Saved entries
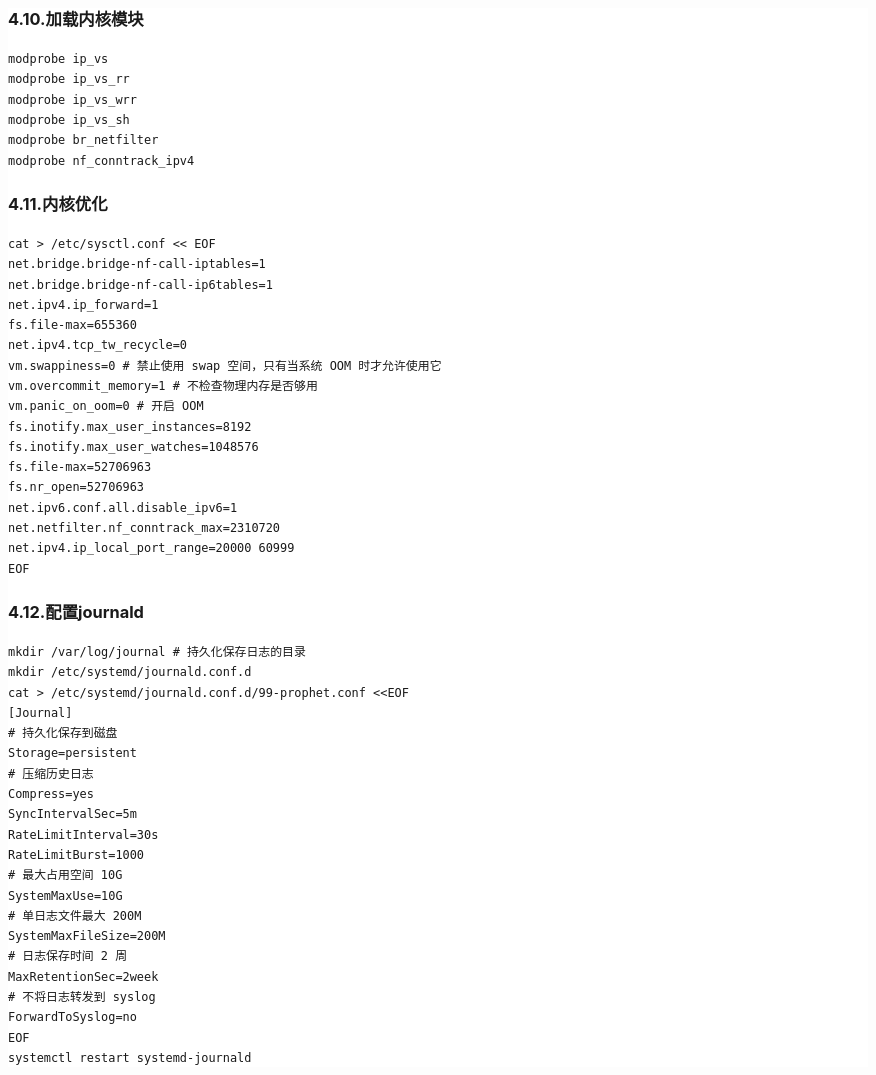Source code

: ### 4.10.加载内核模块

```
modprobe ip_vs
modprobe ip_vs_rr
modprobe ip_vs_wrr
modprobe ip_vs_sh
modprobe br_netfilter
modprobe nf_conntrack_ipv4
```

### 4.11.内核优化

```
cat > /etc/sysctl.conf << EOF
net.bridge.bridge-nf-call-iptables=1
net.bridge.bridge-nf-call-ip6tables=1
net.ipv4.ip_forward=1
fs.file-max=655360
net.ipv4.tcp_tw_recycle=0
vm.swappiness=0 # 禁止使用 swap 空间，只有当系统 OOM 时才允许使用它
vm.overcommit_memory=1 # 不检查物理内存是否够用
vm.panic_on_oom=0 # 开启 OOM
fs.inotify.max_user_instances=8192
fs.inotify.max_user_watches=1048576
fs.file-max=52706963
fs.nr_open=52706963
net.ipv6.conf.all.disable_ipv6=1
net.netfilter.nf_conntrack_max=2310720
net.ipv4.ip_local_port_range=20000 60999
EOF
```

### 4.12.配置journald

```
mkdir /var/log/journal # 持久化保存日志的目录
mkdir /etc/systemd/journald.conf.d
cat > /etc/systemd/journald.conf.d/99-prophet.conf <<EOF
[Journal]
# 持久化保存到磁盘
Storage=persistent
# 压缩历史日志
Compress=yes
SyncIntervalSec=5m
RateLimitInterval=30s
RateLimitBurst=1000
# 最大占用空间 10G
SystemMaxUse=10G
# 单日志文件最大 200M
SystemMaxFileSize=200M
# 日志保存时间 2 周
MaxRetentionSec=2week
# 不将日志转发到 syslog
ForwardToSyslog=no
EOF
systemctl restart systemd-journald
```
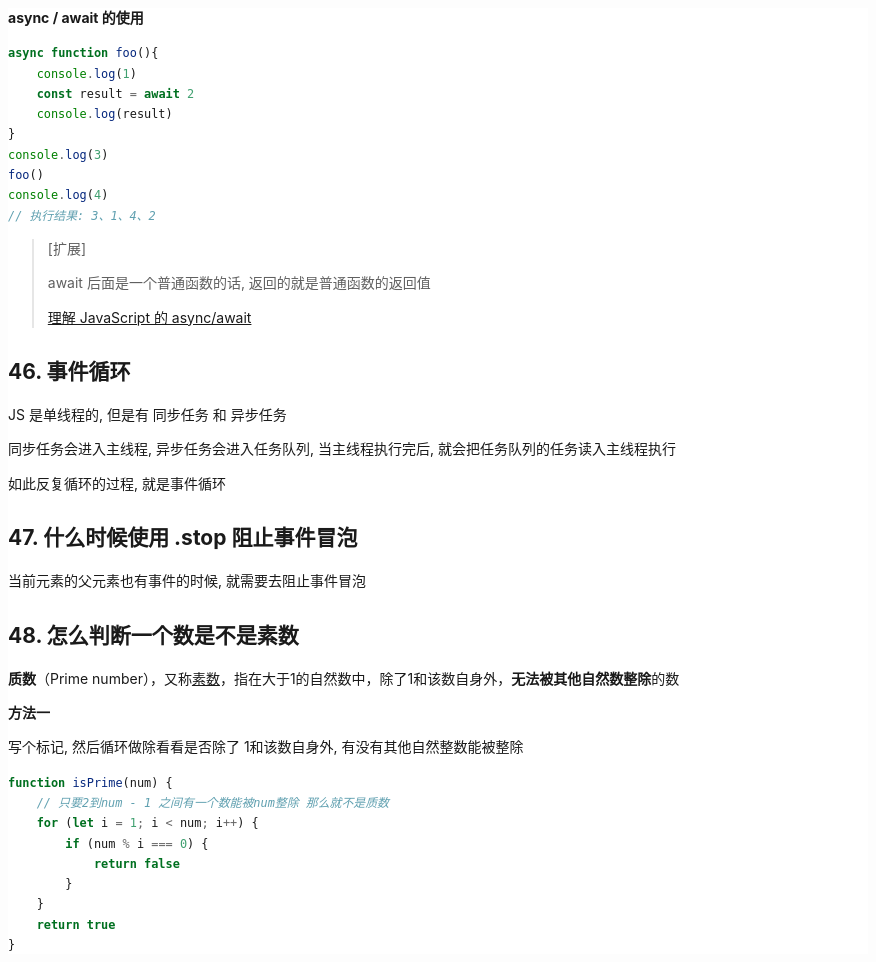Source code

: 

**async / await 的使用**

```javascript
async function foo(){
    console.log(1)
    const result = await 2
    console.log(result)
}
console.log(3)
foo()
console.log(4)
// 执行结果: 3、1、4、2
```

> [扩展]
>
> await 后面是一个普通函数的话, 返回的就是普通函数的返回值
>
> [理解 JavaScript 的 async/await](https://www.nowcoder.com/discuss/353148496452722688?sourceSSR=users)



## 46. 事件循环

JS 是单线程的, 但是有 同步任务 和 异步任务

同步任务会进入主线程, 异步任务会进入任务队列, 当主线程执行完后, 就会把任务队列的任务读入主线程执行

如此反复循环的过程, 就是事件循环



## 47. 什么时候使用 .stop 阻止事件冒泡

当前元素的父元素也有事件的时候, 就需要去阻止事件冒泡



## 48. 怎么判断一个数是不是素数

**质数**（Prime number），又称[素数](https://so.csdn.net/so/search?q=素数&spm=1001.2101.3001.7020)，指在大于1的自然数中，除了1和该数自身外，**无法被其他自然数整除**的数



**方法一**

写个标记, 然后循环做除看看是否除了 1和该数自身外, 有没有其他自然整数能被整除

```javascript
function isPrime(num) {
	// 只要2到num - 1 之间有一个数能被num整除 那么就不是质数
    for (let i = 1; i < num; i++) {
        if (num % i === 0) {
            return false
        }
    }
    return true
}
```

### [EXERCISE REQUIREMENTS]
Lines containing the word "await" are to be located in the entries and copied.

### [WRITTEN REPLY]
**async / await 的使用**
    const result = await 2
> await 后面是一个普通函数的话, 返回的就是普通函数的返回值
> [理解 JavaScript 的 async/await](https://www.nowcoder.com/discuss/353148496452722688?sourceSSR=users)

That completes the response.